◆ **REQUIREMENT**
From the line containing "votre secteur." through the last line of the listing, output each line exactly as it stands. Omit pictures.

◆ **MATERIAL FOR THIS EXERCISE**
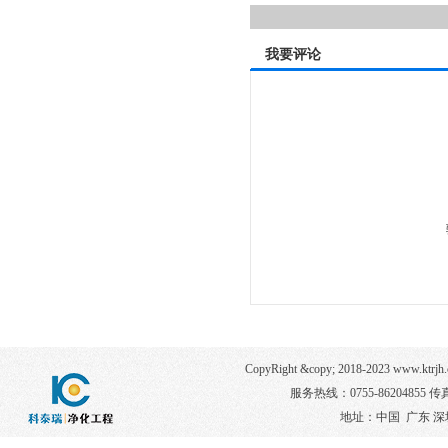
我要评论
CopyRight &copy; 2018-2023 www
服务热线：0755-86204855 传真：
地址：中国 广东 深圳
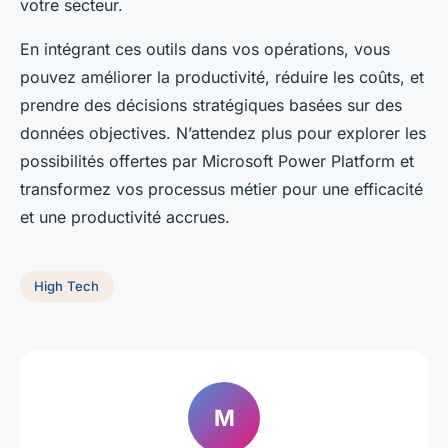
votre secteur.
En intégrant ces outils dans vos opérations, vous
pouvez améliorer la productivité, réduire les coûts, et
prendre des décisions stratégiques basées sur des
données objectives. N’attendez plus pour explorer les
possibilités offertes par Microsoft Power Platform et
transformez vos processus métier pour une efficacité
et une productivité accrues.
High Tech
M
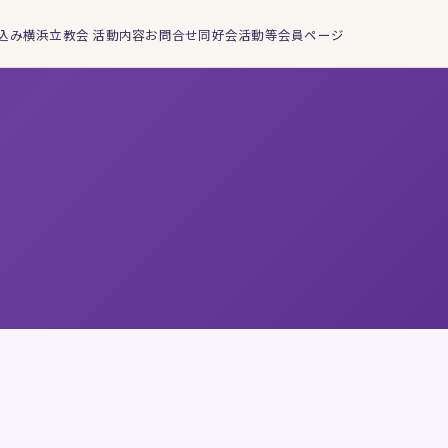
込み
横浜立教会 活動内容
お問合せ
同好会活動等
会員ページ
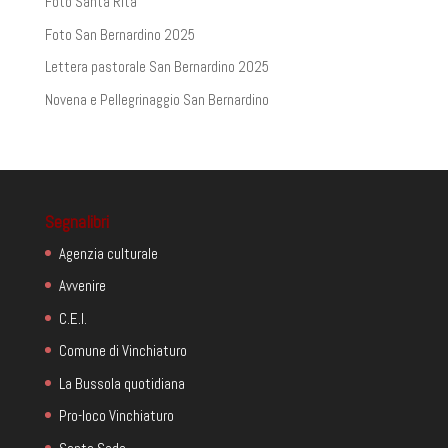
Foto Santa Rita
Foto San Bernardino 2025
Lettera pastorale San Bernardino 2025
Novena e Pellegrinaggio San Bernardino
Segnalibri
Agenzia culturale
Avvenire
C.E.I.
Comune di Vinchiaturo
La Bussola quotidiana
Pro-loco Vinchiaturo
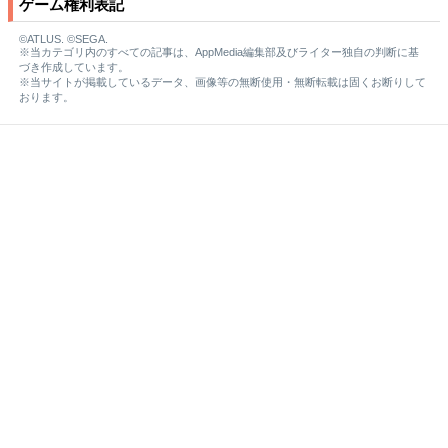
ゲーム権利表記
©ATLUS. ©SEGA.
※当カテゴリ内のすべての記事は、AppMedia編集部及びライター独自の判断に基
づき作成しています。
※当サイトが掲載しているデータ、画像等の無断使用・無断転載は固くお断りして
おります。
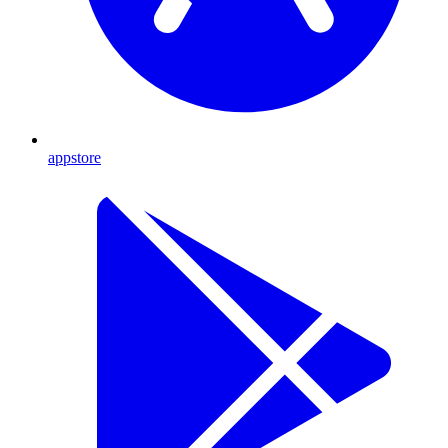
appstore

◆ **ANSWER TO THE EXERCISE**
votre secteur.
En intégrant ces outils dans vos opérations, vous
pouvez améliorer la productivité, réduire les coûts, et
prendre des décisions stratégiques basées sur des
données objectives. N’attendez plus pour explorer les
possibilités offertes par Microsoft Power Platform et
transformez vos processus métier pour une efficacité
et une productivité accrues.
High Tech
M
込み
横浜立教会 活動内容
お問合せ
同好会活動等
会員ページ
Foto Santa Rita
Foto San Bernardino 2025
Lettera pastorale San Bernardino 2025
Novena e Pellegrinaggio San Bernardino
Segnalibri
Agenzia culturale
Avvenire
C.E.I.
Comune di Vinchiaturo
La Bussola quotidiana
Pro-loco Vinchiaturo
ゲーム権利表記
©ATLUS. ©SEGA.
※当カテゴリ内のすべての記事は、AppMedia編集部及びライター独自の判断に基
づき作成しています。
※当サイトが掲載しているデータ、画像等の無断使用・無断転載は固くお断りして
おります。
appstore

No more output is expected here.